27 April : I have been trying to find ways to demonstrate the proportions of the house and the boreholes beneath the house. This is for the poster for the Open Day on 16 May. The holes are 48m deep, but of course, what matters is their 'reach', i.e. how much of the soil around will be thermally responsive to our cooling and heating.
Initially, one imagines deep Cylinders, but in all likelihood, the shape is more like a tapering Bottle shape.
Near the ground surface, the ground temperature varies with the seasons and the days, so only the volume immediately round the pipes is relevant - so it looks like the neck of the bottle.
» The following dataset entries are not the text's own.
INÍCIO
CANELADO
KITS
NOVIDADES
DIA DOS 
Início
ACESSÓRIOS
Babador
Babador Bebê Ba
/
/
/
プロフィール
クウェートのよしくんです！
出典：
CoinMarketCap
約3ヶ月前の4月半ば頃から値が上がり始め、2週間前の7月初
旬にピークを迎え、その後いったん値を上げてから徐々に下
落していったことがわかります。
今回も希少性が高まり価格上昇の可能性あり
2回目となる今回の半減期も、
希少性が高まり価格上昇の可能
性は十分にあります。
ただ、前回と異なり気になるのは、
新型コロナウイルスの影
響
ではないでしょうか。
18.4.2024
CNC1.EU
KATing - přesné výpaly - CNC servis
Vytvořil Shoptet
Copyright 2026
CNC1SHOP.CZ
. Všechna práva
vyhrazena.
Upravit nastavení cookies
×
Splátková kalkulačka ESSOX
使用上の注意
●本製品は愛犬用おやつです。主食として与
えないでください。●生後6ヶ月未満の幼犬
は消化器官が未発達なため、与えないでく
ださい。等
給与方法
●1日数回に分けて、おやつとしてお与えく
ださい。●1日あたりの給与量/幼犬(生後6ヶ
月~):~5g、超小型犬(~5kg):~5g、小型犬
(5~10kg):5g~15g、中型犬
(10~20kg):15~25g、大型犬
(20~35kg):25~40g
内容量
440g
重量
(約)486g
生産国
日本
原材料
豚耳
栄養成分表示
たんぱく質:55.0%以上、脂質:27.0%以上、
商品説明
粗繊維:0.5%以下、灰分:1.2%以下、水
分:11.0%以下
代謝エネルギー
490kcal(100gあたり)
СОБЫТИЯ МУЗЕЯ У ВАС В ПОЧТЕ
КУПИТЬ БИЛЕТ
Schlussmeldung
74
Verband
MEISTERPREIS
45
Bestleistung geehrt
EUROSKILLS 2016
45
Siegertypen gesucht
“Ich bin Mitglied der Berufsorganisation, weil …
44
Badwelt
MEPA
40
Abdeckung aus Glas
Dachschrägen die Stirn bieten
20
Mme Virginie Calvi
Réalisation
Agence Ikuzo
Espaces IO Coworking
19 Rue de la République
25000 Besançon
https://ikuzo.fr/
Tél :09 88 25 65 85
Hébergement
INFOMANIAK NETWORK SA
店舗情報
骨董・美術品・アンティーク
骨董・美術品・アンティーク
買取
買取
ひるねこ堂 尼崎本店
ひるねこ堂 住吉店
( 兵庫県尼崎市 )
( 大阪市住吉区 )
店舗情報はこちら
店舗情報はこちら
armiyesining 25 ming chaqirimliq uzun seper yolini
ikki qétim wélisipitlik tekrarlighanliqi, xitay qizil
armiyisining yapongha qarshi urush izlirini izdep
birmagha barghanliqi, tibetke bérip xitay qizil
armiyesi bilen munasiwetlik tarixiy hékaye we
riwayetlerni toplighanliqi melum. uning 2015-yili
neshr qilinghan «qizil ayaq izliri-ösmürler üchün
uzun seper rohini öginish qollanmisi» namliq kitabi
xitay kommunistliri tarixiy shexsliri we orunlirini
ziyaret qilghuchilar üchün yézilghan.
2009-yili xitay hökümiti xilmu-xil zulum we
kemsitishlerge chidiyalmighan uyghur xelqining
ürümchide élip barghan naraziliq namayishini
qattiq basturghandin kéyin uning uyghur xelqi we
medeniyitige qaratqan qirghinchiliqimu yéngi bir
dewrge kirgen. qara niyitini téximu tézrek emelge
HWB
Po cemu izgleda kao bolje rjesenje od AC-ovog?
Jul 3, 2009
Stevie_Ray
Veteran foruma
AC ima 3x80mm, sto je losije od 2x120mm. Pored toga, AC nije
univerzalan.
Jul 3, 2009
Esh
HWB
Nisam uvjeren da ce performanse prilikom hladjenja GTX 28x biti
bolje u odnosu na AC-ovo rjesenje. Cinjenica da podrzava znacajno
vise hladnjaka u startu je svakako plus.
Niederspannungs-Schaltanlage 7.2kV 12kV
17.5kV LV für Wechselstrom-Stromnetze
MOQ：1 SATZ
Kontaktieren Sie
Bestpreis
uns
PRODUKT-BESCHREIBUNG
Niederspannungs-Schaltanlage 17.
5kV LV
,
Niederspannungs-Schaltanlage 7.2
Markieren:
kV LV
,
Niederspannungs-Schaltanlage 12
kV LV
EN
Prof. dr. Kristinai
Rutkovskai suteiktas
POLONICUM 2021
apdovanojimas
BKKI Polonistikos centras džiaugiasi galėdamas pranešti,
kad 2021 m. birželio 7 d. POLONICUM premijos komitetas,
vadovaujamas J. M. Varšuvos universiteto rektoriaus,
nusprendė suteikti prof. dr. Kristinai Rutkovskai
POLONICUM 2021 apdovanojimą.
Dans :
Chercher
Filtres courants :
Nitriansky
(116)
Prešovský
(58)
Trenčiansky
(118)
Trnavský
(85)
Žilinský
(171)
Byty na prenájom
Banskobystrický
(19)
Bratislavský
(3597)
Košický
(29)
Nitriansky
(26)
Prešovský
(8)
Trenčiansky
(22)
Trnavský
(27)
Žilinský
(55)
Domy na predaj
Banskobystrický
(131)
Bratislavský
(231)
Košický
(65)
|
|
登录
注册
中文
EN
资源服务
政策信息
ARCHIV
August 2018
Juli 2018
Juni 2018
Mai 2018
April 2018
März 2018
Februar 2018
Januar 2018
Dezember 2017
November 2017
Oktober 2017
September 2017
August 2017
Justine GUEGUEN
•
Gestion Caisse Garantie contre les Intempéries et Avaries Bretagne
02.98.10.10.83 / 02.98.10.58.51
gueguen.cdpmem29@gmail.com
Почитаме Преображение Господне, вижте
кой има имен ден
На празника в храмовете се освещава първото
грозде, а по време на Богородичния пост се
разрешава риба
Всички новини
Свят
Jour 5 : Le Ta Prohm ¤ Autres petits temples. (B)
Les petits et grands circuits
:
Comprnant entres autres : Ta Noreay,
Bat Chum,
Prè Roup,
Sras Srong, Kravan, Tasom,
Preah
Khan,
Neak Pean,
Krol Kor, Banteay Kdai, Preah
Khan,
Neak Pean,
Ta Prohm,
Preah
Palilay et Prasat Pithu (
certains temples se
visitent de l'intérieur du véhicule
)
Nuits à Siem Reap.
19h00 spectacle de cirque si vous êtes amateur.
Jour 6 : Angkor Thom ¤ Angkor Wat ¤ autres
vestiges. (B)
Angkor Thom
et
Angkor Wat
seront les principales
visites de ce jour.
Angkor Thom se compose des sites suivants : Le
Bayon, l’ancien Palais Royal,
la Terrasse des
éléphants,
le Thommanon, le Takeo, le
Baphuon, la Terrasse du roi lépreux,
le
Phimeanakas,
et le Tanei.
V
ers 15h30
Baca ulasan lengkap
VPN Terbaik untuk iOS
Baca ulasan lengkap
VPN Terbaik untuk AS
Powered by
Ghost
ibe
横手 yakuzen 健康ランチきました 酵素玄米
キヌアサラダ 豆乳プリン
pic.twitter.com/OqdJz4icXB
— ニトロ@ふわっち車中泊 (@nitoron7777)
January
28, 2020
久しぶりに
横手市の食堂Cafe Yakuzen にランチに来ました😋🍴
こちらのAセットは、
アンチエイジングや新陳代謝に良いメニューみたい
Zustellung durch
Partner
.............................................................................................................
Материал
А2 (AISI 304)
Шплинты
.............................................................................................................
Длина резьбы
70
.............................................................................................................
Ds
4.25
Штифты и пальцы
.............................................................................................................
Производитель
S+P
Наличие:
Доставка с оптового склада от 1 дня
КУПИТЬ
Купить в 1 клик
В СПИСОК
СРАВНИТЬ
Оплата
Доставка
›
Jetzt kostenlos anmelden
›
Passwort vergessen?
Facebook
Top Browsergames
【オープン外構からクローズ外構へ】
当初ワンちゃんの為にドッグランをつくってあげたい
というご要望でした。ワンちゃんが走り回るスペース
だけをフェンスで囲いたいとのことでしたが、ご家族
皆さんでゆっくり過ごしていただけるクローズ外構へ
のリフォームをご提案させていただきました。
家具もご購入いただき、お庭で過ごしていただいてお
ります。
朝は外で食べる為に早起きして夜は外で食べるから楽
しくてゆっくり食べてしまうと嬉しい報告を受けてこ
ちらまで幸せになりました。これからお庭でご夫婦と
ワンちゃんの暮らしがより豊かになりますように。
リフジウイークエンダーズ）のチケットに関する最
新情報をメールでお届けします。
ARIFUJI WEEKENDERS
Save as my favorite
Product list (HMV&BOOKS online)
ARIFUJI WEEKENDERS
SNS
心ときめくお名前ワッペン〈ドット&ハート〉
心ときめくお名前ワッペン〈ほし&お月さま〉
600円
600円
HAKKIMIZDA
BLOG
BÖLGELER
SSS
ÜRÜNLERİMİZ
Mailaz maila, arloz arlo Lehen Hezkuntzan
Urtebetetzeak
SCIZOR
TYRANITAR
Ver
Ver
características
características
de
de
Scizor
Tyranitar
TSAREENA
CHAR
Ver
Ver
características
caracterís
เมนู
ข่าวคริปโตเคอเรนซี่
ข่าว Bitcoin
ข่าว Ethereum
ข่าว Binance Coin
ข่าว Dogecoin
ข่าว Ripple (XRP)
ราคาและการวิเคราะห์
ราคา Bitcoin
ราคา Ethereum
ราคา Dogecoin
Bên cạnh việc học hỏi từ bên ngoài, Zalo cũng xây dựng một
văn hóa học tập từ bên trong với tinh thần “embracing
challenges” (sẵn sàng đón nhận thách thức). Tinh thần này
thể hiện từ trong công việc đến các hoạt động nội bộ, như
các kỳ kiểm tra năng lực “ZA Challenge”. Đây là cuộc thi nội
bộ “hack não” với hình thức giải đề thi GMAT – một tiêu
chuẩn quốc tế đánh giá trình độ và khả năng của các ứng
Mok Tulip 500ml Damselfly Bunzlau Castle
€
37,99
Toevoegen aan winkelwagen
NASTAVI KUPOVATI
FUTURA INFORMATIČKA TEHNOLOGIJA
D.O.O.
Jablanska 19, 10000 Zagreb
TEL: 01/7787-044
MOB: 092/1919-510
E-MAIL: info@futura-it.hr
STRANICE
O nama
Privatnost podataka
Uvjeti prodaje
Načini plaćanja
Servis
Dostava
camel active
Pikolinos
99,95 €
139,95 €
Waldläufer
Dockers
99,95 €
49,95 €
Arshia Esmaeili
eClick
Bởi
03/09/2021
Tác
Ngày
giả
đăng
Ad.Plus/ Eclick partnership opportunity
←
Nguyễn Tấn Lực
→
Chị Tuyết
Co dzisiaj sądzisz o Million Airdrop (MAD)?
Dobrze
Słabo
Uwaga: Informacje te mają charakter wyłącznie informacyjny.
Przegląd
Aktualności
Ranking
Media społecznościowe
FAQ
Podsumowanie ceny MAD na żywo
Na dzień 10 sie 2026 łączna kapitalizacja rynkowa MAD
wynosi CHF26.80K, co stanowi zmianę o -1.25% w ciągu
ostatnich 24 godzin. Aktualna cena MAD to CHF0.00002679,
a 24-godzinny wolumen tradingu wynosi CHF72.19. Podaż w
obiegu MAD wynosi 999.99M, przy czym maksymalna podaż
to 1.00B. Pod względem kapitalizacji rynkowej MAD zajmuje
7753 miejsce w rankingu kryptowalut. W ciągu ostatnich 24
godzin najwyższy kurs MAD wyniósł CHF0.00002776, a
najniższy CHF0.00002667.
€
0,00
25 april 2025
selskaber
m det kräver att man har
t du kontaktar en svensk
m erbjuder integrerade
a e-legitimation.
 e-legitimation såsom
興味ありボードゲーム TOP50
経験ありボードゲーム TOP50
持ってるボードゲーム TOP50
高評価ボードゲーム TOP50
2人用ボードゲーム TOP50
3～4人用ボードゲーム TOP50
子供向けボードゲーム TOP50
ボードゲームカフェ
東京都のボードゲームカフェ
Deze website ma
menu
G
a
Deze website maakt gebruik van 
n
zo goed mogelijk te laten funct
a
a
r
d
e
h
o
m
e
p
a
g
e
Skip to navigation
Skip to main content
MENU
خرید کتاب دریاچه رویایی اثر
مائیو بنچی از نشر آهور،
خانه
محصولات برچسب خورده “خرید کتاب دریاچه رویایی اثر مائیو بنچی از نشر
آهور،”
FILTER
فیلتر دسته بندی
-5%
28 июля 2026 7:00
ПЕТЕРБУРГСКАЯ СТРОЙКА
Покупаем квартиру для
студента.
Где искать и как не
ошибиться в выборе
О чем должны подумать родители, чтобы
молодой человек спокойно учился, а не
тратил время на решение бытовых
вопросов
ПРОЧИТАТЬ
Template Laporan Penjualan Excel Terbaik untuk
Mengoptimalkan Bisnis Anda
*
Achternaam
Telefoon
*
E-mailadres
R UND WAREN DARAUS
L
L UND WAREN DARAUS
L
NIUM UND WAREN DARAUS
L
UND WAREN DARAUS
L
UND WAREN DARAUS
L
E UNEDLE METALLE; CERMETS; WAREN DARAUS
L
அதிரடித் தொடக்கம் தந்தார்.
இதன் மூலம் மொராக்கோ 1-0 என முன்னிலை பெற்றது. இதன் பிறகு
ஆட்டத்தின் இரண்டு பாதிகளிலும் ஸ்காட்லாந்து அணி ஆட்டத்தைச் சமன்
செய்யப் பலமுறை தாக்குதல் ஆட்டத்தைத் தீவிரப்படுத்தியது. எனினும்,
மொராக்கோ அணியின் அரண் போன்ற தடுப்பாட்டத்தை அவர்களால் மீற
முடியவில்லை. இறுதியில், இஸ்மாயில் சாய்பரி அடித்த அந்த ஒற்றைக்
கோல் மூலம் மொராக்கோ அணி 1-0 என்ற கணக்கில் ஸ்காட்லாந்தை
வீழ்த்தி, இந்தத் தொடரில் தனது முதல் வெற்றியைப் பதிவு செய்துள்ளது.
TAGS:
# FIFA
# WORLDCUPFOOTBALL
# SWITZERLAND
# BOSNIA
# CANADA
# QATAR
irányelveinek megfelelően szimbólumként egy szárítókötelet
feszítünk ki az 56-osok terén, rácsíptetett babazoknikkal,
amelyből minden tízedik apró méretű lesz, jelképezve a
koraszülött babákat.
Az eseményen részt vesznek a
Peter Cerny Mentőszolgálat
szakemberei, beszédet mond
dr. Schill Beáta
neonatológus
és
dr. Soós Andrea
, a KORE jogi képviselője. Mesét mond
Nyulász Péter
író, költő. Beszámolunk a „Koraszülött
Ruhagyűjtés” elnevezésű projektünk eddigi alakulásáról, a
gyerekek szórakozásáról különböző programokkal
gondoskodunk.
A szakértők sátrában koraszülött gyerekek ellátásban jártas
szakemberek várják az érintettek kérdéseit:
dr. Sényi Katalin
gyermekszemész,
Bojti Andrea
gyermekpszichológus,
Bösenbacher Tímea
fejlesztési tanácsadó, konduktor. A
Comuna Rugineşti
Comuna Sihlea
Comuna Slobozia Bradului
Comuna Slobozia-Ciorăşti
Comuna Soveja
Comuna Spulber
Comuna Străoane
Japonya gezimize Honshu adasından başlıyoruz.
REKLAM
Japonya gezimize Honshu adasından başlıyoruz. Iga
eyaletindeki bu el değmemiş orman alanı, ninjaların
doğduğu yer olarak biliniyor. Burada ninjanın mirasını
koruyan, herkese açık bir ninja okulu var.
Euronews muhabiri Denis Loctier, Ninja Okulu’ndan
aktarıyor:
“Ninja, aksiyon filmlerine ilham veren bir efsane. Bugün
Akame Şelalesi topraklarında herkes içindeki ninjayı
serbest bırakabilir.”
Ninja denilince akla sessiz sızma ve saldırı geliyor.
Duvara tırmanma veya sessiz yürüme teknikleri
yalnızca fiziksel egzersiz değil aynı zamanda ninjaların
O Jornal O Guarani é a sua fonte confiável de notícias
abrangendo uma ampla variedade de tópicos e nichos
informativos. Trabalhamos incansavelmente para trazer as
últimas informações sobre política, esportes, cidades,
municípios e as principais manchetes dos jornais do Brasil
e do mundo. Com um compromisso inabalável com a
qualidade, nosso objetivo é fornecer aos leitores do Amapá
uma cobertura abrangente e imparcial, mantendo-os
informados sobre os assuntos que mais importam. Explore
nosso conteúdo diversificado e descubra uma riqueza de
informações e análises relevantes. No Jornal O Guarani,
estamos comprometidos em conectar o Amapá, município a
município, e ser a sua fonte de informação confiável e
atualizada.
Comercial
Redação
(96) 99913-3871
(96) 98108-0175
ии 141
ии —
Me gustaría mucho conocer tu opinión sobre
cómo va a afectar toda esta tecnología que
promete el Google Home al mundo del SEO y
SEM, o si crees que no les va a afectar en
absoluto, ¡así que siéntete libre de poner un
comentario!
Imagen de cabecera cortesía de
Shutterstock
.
As you go deeper, the radius of active soil around them increases, perhaps to 3.6m, so it looks like a Bordeaux bottle. As it deepens, it widens to something like 5 metres depending on conductivity, the delta-T that we are working with. The deeper parts are no longer affected by the seasonal changes in the upper layers. At the bottom of the borehole, the bottle-shape is likely to be domed at the bottom.
This model is absolutely to scale (using ArchiCAD 3D), but it's a perspective projection, foreshortening the bottle-shapes.
The model also assumes consistent conductivity. All we know is from what the drillers told us, who reported that for the entire depth, it was pretty consistent 'Marl', a mixture of dense clay and broken limestone - a glacial mixture. It sounds right, there was a huge amount of clay slurry coming up, and much of it is still splattered on the wall. If the density varies, the bottle would have thin and wider zones, indicating the range that is affected by our 'interfering' with the natural ground temperature.
The GDL model tells me that the volume is 3600 cubic metres which amounts to about 8,000 tons of dense conductive marl.